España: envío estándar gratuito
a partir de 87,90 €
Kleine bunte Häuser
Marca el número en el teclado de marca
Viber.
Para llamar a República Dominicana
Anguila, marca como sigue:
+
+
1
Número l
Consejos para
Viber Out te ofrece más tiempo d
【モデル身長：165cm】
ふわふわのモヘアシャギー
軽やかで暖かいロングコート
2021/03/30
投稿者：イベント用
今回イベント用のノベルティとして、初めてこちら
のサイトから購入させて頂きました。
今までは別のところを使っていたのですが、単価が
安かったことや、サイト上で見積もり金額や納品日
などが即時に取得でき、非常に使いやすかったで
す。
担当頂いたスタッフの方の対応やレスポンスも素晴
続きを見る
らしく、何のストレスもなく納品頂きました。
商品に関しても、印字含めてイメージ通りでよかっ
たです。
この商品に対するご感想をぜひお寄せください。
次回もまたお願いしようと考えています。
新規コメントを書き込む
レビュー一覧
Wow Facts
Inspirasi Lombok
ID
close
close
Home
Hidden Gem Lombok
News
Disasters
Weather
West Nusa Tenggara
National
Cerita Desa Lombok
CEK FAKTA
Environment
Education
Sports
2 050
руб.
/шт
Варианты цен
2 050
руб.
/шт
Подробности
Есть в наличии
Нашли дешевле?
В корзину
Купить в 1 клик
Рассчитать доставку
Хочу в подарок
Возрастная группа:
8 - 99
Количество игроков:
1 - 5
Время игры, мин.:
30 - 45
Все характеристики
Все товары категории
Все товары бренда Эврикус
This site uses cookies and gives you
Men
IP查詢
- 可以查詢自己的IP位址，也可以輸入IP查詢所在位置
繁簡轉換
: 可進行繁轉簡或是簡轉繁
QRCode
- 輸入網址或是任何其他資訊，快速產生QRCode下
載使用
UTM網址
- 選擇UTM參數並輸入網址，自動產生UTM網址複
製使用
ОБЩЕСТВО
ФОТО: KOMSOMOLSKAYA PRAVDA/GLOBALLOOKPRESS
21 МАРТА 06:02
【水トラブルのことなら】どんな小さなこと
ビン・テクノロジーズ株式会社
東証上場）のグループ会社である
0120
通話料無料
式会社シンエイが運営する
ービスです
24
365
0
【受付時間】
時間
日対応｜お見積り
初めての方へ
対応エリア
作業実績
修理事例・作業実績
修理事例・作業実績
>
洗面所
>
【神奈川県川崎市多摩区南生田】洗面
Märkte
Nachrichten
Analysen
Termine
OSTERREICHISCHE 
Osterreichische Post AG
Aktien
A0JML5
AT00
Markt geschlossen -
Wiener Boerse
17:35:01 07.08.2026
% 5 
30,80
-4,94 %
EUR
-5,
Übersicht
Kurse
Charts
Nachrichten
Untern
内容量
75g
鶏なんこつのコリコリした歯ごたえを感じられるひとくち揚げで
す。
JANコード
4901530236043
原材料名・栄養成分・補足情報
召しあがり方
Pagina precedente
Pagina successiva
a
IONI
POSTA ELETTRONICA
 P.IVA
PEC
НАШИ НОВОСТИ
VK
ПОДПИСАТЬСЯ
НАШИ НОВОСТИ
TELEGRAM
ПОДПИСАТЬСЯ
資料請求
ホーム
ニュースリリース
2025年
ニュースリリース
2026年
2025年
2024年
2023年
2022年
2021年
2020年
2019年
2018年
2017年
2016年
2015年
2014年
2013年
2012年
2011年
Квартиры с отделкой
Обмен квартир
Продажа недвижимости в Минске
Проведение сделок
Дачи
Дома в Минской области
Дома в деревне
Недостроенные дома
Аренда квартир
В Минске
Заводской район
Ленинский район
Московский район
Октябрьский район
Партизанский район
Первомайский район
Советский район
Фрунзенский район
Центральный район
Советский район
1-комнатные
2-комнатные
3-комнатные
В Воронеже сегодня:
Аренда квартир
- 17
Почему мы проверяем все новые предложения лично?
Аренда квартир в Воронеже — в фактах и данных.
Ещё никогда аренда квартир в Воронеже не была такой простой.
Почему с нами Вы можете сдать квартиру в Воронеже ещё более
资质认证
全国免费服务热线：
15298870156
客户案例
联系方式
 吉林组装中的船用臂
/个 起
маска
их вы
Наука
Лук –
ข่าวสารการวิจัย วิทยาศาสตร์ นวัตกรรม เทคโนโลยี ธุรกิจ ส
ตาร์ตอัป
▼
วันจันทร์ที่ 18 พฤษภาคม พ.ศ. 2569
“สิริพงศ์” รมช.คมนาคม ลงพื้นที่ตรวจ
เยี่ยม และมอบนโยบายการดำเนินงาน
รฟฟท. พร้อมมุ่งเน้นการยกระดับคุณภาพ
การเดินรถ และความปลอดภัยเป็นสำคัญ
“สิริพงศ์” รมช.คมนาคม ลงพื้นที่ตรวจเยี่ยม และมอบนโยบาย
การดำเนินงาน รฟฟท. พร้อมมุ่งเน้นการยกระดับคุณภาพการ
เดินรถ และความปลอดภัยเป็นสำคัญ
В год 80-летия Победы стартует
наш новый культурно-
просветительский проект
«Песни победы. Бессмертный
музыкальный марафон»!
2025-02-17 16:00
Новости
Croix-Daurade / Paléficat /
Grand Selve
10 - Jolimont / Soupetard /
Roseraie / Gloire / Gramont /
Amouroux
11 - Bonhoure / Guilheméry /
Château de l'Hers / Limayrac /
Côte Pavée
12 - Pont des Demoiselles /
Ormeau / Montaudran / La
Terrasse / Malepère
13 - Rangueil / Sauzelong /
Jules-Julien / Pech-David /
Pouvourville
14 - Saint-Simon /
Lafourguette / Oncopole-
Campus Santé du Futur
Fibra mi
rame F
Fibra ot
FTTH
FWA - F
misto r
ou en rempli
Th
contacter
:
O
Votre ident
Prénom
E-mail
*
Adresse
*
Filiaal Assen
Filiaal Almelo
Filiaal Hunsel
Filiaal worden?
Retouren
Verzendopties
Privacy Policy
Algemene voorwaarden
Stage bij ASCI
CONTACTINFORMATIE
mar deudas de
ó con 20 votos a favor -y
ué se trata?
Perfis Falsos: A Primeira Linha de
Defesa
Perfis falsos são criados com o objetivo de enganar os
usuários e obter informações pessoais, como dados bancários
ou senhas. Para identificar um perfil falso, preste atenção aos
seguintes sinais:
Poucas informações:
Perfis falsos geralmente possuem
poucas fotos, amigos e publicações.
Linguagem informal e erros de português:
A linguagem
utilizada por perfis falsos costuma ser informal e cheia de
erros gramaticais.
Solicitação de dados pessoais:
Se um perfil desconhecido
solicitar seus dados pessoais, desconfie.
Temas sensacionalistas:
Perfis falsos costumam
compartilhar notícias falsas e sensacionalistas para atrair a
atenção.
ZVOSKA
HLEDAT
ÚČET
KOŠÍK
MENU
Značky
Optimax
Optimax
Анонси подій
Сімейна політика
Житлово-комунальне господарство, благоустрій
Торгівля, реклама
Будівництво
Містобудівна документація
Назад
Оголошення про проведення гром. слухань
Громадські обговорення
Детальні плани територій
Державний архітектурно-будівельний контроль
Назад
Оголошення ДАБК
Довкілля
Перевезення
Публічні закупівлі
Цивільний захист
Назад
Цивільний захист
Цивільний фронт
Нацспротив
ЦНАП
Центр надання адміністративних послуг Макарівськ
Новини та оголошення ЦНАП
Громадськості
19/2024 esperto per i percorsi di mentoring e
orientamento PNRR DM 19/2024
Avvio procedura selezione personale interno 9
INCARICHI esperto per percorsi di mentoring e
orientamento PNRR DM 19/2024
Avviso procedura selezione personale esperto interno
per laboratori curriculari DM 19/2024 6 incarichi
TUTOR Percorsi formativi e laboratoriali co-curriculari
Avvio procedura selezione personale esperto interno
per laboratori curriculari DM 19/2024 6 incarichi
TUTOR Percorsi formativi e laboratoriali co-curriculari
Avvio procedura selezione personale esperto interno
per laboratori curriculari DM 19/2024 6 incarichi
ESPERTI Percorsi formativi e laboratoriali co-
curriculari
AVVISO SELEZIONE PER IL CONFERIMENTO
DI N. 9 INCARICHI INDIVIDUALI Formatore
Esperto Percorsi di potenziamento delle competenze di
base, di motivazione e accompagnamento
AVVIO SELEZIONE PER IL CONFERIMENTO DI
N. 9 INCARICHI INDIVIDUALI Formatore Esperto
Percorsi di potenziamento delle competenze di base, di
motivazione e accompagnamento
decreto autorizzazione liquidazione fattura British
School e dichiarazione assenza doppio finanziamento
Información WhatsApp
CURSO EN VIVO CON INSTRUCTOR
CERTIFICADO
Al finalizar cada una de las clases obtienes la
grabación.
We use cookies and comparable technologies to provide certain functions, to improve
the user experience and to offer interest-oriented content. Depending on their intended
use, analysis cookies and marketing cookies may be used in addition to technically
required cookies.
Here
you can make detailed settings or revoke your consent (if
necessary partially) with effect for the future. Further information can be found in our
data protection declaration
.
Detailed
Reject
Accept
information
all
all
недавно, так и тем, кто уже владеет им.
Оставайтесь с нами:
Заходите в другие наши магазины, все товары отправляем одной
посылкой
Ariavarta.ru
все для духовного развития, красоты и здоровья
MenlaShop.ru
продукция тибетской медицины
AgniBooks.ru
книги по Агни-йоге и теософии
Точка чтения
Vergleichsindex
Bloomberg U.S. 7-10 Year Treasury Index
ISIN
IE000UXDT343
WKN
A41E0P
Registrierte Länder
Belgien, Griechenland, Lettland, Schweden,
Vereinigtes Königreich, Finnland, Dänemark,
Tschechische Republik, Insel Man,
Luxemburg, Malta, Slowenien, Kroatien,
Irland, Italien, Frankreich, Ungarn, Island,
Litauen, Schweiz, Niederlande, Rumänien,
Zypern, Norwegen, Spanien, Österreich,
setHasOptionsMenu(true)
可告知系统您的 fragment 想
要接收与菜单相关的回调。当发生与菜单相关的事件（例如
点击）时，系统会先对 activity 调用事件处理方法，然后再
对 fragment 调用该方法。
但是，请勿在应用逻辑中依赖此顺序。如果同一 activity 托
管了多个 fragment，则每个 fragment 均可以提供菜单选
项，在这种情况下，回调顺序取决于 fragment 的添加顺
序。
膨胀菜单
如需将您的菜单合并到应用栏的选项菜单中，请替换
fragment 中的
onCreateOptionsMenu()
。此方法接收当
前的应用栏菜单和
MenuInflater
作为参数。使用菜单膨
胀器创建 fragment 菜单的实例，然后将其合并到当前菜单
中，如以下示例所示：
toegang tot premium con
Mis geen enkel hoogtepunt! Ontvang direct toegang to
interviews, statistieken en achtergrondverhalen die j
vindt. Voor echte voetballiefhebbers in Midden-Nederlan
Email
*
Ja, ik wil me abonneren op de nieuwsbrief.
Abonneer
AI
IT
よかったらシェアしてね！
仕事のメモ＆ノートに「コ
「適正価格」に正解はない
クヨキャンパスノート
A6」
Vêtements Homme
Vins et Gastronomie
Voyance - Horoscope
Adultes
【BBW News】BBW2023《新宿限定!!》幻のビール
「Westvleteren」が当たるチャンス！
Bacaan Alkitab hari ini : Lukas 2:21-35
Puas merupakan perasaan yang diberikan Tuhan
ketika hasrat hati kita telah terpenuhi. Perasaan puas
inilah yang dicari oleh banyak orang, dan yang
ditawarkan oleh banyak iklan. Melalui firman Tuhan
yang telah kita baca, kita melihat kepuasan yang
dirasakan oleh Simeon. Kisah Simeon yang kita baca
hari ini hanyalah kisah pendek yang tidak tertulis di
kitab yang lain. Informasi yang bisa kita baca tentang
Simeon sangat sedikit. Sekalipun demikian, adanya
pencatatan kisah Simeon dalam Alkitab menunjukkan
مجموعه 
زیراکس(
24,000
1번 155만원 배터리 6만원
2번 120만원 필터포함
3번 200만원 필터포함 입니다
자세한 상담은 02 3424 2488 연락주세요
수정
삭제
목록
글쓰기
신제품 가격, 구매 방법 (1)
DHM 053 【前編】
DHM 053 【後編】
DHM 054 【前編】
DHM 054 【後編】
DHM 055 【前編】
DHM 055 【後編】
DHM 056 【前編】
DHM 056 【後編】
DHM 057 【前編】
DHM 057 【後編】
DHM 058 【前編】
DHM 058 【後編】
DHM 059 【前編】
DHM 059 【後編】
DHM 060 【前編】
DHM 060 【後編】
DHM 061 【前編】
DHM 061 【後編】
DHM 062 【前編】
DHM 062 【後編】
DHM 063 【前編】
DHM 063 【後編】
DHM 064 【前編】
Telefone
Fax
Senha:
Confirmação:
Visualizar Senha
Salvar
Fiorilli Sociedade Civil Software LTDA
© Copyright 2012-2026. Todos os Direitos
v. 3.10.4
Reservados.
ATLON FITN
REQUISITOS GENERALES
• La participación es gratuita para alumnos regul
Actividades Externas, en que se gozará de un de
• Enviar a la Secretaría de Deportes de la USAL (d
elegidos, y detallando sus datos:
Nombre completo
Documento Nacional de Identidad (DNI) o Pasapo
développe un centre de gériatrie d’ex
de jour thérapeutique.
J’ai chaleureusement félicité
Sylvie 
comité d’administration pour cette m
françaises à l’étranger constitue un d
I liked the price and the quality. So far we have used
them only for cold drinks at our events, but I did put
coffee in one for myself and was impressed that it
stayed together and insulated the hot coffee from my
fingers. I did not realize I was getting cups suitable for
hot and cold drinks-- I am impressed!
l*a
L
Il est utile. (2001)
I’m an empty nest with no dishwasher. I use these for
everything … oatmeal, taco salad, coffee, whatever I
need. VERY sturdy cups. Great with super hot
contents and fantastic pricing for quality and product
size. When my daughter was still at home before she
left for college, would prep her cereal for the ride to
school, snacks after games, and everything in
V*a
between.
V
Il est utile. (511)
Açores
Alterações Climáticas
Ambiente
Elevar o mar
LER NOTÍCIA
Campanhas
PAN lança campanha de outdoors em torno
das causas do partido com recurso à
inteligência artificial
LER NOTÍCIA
------------------------------
• _Problem details_: Give only the number of lines in the records that contain the string "cookies".

• _Solution_: 4